Taking a scathing view of how the Racing Point let go of the talented Mexican driver, who was only informed at the late hour despite strong discussions between Stroll and Vettel, Sainz stated what other drivers felt, “What Checo (Perez) shows is that in F1 not everything is your performance.”

“Judging on purely performance, there is no reason why he (Perez) should leave Racing Point or they don’t want him. But in F1, there are other interests, things that come with performance that are very important.

“For me, Checo’s exit is a shame, because the team that he has trusted in for so many years, that he practically saved from bankruptcy and that they finally get producing a good car for him, is now the team that does not want to continue with him. It is a real shame.”

Sainz added, “I hope he gets a seat that motivates him.”

Until Italy, Max Verstappen thought he was in the best seat in the house to take on Hamilton’s dominance. However, two ‘did not finish’ results in Monza and thereafter in Mugello put paid to the ambitions of the Red Bull driver.

Although it was a contact crash that seemed to put Verstappen out of the race in Monza, technical issues with the car was already rendering him a slow start, steadily falling behind before the inevitable happened.

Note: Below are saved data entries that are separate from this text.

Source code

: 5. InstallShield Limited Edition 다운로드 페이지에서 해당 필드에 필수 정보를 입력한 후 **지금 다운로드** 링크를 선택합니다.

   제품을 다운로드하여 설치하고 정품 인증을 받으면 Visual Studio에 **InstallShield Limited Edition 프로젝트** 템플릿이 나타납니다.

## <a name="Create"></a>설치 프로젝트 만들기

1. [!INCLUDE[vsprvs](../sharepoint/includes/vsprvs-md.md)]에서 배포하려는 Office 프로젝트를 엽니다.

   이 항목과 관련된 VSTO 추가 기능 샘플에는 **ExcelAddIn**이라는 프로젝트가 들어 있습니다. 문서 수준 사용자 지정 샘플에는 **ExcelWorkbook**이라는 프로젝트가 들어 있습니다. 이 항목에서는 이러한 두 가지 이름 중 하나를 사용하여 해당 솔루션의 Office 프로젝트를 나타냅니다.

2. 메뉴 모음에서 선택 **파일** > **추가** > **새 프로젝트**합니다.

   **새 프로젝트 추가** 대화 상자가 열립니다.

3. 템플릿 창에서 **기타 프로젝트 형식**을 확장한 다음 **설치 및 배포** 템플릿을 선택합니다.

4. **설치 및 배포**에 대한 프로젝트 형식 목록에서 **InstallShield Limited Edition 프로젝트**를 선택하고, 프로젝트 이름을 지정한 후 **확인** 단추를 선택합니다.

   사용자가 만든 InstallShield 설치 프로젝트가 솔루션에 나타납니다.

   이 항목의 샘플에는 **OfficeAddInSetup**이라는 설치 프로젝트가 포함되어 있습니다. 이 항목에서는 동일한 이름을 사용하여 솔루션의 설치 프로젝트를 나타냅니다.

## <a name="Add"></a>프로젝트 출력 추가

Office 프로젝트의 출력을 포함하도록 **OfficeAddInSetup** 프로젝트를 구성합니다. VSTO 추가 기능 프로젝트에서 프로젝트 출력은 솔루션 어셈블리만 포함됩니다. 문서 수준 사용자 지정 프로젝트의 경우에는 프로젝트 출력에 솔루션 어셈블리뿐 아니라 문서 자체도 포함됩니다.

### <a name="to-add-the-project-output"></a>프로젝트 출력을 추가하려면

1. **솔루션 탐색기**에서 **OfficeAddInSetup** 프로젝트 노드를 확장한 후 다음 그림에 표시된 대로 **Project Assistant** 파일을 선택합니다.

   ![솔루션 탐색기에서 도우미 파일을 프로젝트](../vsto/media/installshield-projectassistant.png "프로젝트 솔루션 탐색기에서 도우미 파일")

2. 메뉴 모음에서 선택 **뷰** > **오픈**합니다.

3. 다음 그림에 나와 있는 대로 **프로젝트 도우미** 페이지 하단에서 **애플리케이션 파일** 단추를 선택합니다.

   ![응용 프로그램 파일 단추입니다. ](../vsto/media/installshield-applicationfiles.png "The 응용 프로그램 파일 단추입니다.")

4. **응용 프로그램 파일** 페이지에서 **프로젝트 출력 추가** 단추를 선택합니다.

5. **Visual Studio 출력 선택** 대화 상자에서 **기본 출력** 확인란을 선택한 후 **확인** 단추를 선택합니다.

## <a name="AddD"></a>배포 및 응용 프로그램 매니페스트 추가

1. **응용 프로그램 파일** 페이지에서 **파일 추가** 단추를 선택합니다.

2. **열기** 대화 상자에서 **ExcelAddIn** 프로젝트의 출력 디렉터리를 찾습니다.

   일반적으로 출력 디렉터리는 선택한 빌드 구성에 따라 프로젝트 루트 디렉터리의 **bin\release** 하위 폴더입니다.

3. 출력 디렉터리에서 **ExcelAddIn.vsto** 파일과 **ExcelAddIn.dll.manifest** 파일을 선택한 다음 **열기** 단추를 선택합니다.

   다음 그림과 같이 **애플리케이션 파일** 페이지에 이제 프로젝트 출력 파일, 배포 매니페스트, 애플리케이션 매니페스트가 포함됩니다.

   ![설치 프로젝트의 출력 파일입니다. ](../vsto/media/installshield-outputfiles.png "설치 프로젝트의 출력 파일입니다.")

What Verstappen’s misfortunes have done is given Hamilton a cushion of a lead even as Valterri Bottas in his own Mercedes pit garage has been giving the British driver a shakedown for prime spot in the garage. Even when orders from the pit garage suggested Bottas make way for Hamilton to pass, Bothas claimed over the car radio of not being aware of any such agreement to the effect.

Meanwhile, there was little to cheer for the prancing horse in Italy despite back to back races at Monza and Mugello. If anything, Ferrari were beginning to admit that their hopes for a turnaround were whittling so fast, they might have to now wait until 2022 and rule changes in order to paint the town red.

The drama up and down the track and the repeated presence of the safety car on track failed to stop Hamilton though to come within touching distance now of equalling the former German driver, Michael Schumacher, on 91 race wins.

Sealing his 90th at Mugello after being penalized for pit stop issues at Monza, Hamilton continued to rule the root and raise awareness for issues that have taken over the agenda for several sports.

Sporting a T-shirt in support of Brianna Taylor, Hamilton continued his open and rather controversial crusade on police brutality and championing the cause of ‘Black Lives Matter’.

Adding purpose to his performance, Hamilton currently leads the field in a league unto his own and a legacy he is building even as a younger generation vies for attention as the likes of Pierre Gasly has shown at Alpha Tauri. The first French driver to win a Grand Prix in 24 years when he sealed the deal in Monza was the recipient of benevolence after Hamilton was served a 10 second penalty at the Italian Grix in a chaotic race.

“Three races in one day,” was how Hamilton put it at the Tuscan Grand Prix after the two red flags and an attrition fuelled race left him depleted. Although coming out of it unscathed to win his 90th race, Hamilton’s reaction after finishing on top highlighted just how tumultuous the race had been.

Hamilton will certainly be hoping that Sochi this weekend will prove to be far less eventful and a smooth ride to the top. Not something Vettel can hope at Ferrari or at Racing Point as many believe will be the case even if he has secured a place for the next season.